Friday, July 31, 2009

'A tool unlike any other' (repost 26 Aug. 2008)

With nearly 1200 posts, and new visitors arriving every day, it might be useful to simply pull-up some previous posts that already nail down a particular line of thought.


Ontario's provincial police commissioner Julian Fantino [LINK] says "the taser is a tool like any other." [LINK]

Wrong. Dead wrong.

The difference between the taser and other policing tools is that the taser is surrounded by claims of essentially perfect safety with respect to internal risk factors (cardiac effects or similar). And the field results do not support these claims (too many mysterious deaths, some backed-up with legal findings).

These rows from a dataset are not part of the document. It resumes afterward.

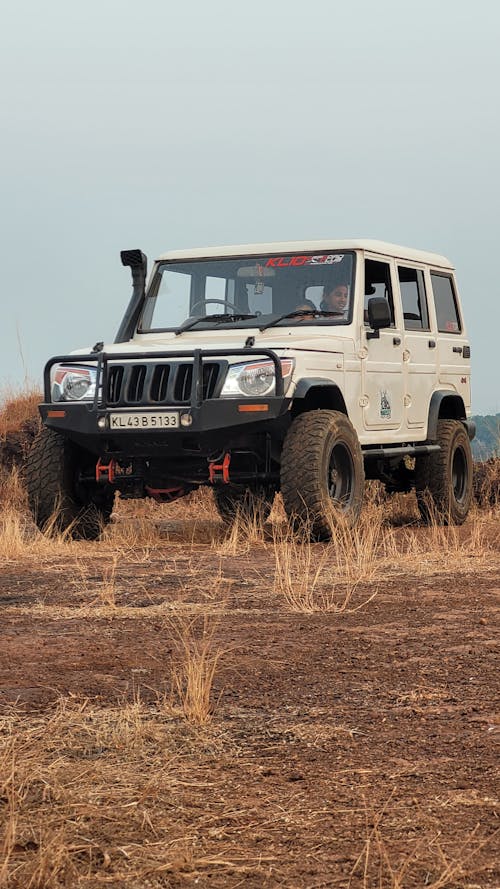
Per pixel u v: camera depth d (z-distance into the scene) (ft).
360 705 26.96
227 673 30.14
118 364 59.21
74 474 62.54
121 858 17.93
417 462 73.77
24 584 45.80
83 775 21.72
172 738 24.26
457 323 78.64
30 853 18.15
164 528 69.56
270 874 17.35
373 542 56.49
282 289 65.26
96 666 30.89
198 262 67.15
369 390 64.75
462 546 56.80
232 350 57.57
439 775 21.74
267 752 23.32
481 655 32.22
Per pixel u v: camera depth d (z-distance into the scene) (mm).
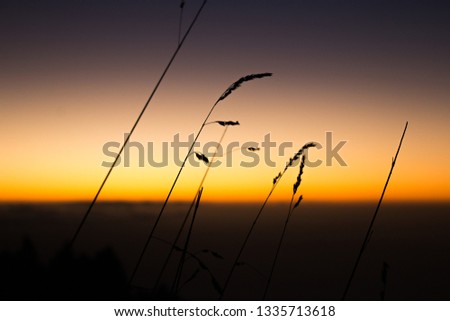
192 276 1567
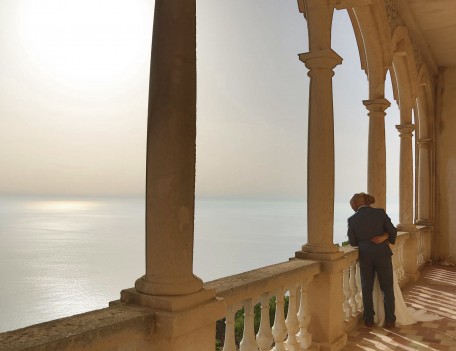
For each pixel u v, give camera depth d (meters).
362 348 5.27
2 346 1.90
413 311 6.96
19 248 89.19
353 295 6.33
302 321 4.76
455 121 12.70
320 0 5.16
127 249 91.44
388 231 6.22
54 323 2.29
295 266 4.51
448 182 12.71
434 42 10.85
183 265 2.77
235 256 85.44
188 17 2.78
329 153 5.18
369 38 7.38
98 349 2.22
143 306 2.71
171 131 2.69
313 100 5.23
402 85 9.77
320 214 5.17
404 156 9.84
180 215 2.73
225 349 3.31
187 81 2.76
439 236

I can think of no other police tool where the claims are so at odds with the reality (when viewed from the point of view of claimed perfection - see this [LINK] or you may not understand).

Guns, batons, fists, pepper-spray - all of these have a very obvious and predictable worst-case outcome. The risks are well understood. The taser is thought to be safe, but has proven to be what some have termed a street level death lottery.

The training and policies, both under Taser International's influence, reflect this level of claimed safety (except that the trainees are never shot in the chest, because Taser International wants them in the denominator rather than the numerator of the gross, washed-out, risk ratio).

This propaganda-based training leaves police officers with an incorrect view of the risk.

And this leads directly to abuse, misuse and overuse.

And that's the problem.

And that's the difference.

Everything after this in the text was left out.